How to drive in snow — for Denver’s newcomers
An expert offers tips for wintry conditions as a storm rolls in.
Buckle up, Denver. You’re going to wake up to snow, ice and Arctic cold on Wednesday morning. And when you get behind the wheel and turn the key, it’s going to hit some of you: You’ve forgotten how to drive in the snow. Or, maybe you’ve just moved to Colorado from a warm weather state, say California, Texas, Florida or Arizona, and this is an entirely new experience.
“A lot of people when they’re driving on the roads, they think they know what they’re doing,” said Michal Michalkow, owner of First Gear Driving Academy. “But when it comes to it, they don’t.”
Michalkow worked in emergency medical services for 15 years in New York and Colorado. His company, First Gear, focuses solely on winter driving.
“I’ve seen too many people lose their lives or get hurt badly,” he said.
“They panic, they get nervous, they do the opposite of what they’re supposed to be doing,” he added. “By the opposite, they hit what they don’t want to hit.”
But the forgetful and newcomers don’t necessarily have to throw up their hands and head back inside — although if you’re feeling uncomfortable, don’t risk it and stay home.
Michalkow gave several tips for ways to stay safe when driving in the snow:
Go easy on the pedals: Michalkow said slamming on the breaks or accelerating too quickly is a recipe for losing control. If a driver needs to slow down, it’s better to lift the foot off the accelerator and allow the car to slow naturally.

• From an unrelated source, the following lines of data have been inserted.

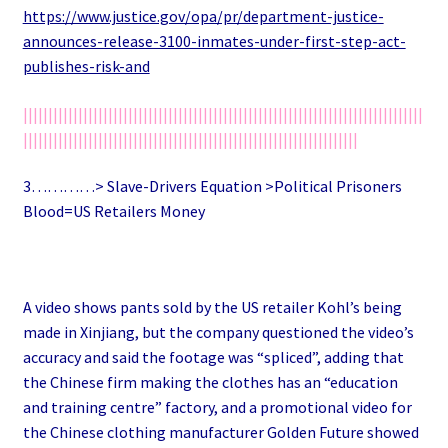
https://www.justice.gov/opa/pr/department-justice-
announces-release-3100-inmates-under-first-step-act-
publishes-risk-and
||||||||||||||||||||||||||||||||||||||||||||||||||||||||||||||||||||||||||||||||
|||||||||||||||||||||||||||||||||||||||||||||||||||||||||||||||||||
3…………> Slave-Drivers Equation >Political Prisoners
Blood=US Retailers Money
A video shows pants sold by the US retailer Kohl’s being
made in Xinjiang, but the company questioned the video’s
accuracy and said the footage was “spliced”, adding that
the Chinese firm making the clothes has an “education
and training centre” factory, and a promotional video for
the Chinese clothing manufacturer Golden Future showed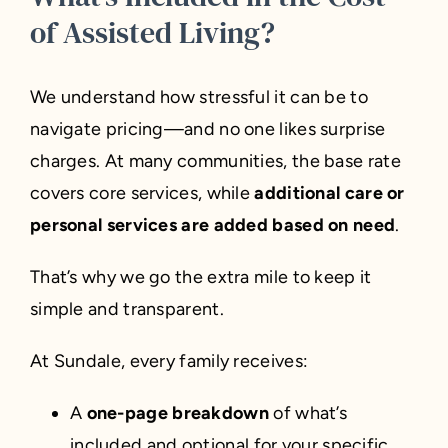
of Assisted Living?
We understand how stressful it can be to
navigate pricing—and no one likes surprise
charges. At many communities, the base rate
covers core services, while
additional care or
personal services are added based on need
.
That’s why we go the extra mile to keep it
simple and transparent.
At Sundale, every family receives:
A
one-page breakdown
of what’s
included and optional for your specific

Mind your speed: It may sound
self-evident, but don’t speed. Michalkow was clear that this goes for fourwheel-drive vehicles, too. Just because a car can go fast doesn’t mean it should. Faster speeds and bigger cars mean more gravity that makes it harder to stop. “The more gravity you have, the more chances you have of losing control of the vehicle and spinning out,” Michalkow said.
Give some space: No one likes a tailgater, especially when it’s snowing. Michalkow said drivers should be 3 or 3 K seconds behind the car in front, which means they can see its tires, under normal conditions. Add distance when it’s snowy and wet. AAA recommends putting 8 to 10 seconds between cars.
Forget what your parents said about driving into a skid: With modern cars, this school of thought no longer applies. Michalkow said there are three types of skids — front wheel, rear wheel and all wheel — that each use different techniques to get out of.
The best bet is to loosely hold the wheel, take the foot off the accelerator and look where you want to go, not the object you’re trying to avoid. “By staring at (what you don’t want to hit), your brain’s like, ‘Oh, Michal wants to go in that direction.'”
Michalkow compared driving a vehicle to his relationship with his wife. “If I’m rude to her, she’s going to be rude to me.” Instead, he said a person needs to pamper and be gentle with a car, especially when skidding.
Don’t panic but trust your gut: Don’t tense up and grip the wheel. But if you feel uncomfortable, trust your gut. Michalkow recommended moving to the right lane if you’re on the freeway and slowing to a speed you’re comfortable with.
Pay attention: Driving in the snow is not the time to use a cell phone, tinker with the radio, eat food or put on makeup.
Use proper tires: Michalkow did not have a recommendation on a specific tire brand. He said a tire works if it’s a winter tire with good tread. He said to check to ensure that tires are properly inflated.
Forget what your parents told you about steering into a skid. With modern cars, that technique no longer applies.